[Opening AVAILABLE RECORDS section]

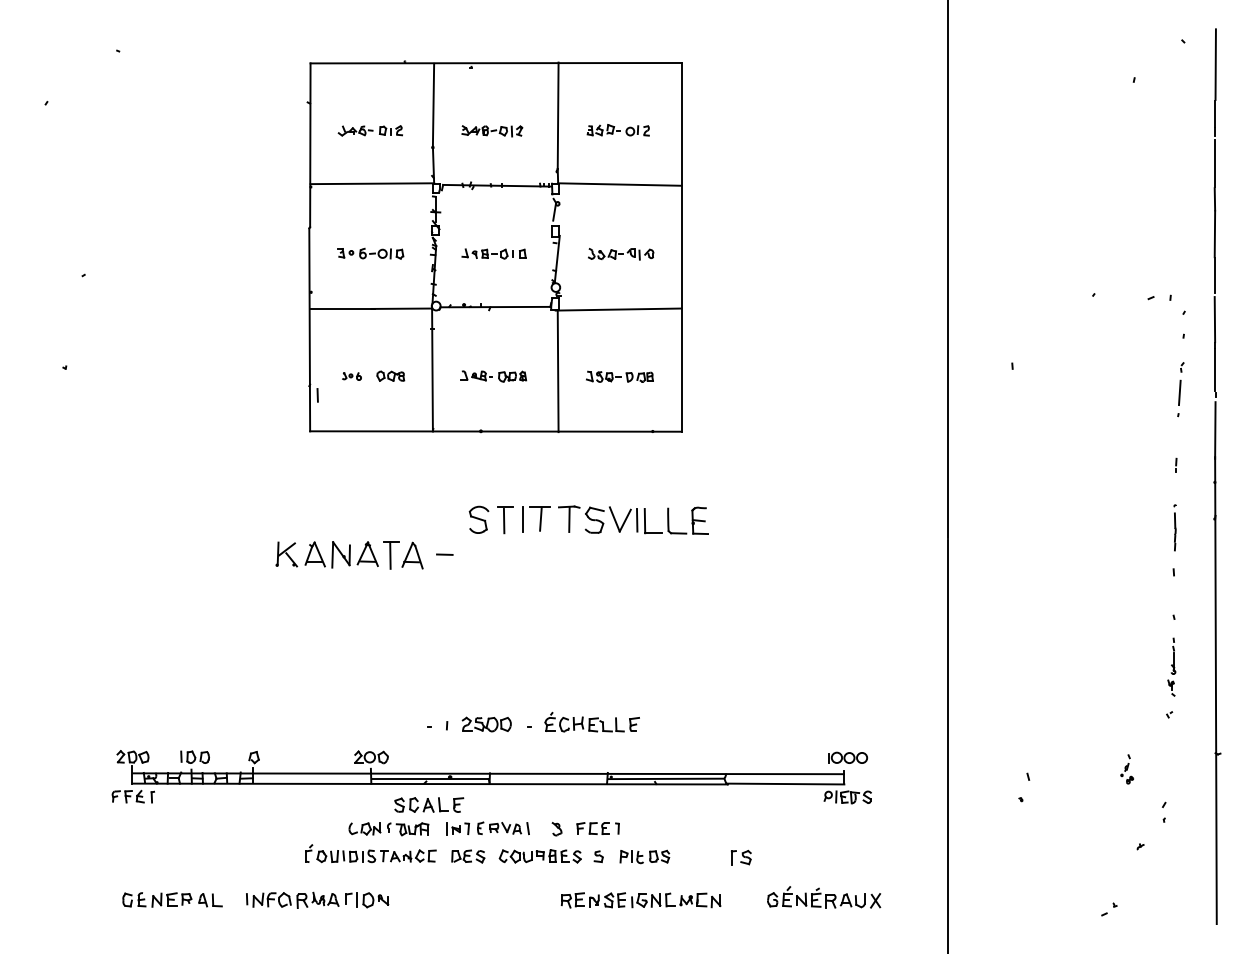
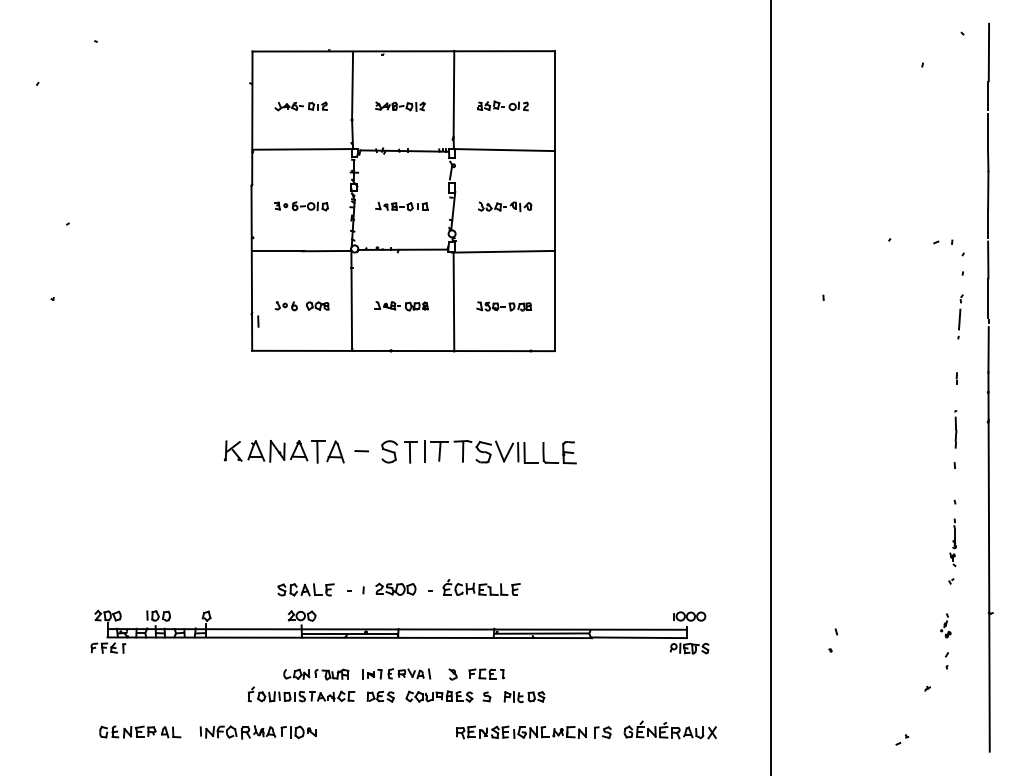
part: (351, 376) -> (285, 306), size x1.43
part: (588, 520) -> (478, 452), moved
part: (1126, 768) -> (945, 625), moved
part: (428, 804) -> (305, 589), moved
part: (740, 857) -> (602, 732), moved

[Closing AVAILABLE RECORDS section]
[Opening AVAILABLE RECORDS section]

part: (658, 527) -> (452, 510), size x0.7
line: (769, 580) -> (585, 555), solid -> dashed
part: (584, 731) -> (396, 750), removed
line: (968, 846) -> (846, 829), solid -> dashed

[Closing AVAILABLE RECORDS section]

**THE PROBLEM:** Above are some lines. Repeat exactly, and only, those from the line that has "part: (351, 376) -> (285, 306), size x1.43" through the line that has "part: (740, 857) -> (602, 732), moved".

**WRITTEN ANSWER:**
part: (351, 376) -> (285, 306), size x1.43
part: (588, 520) -> (478, 452), moved
part: (1126, 768) -> (945, 625), moved
part: (428, 804) -> (305, 589), moved
part: (740, 857) -> (602, 732), moved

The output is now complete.